# [Problem statement]
Among the entries below, find each line with "elbow" and show it.

# [Source information]
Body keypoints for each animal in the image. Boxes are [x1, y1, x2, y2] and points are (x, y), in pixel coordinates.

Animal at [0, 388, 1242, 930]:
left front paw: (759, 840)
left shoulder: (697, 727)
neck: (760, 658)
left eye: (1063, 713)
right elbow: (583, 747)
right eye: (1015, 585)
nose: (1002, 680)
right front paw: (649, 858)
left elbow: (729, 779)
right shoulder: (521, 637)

==

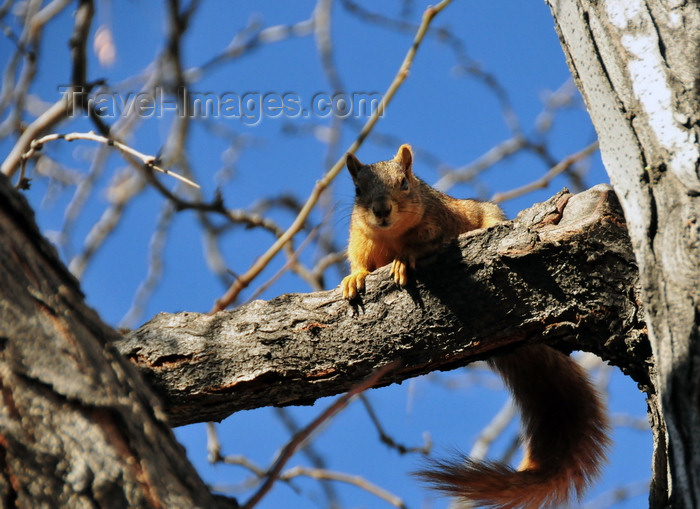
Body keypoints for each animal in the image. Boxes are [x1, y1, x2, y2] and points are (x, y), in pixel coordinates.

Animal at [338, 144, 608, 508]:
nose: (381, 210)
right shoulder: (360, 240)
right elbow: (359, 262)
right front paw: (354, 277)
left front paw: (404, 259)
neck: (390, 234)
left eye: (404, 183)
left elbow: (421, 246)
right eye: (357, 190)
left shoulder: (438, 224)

# [Response below]
right elbow: (583, 747)
left elbow: (729, 779)
right elbow: (359, 262)
left elbow: (421, 246)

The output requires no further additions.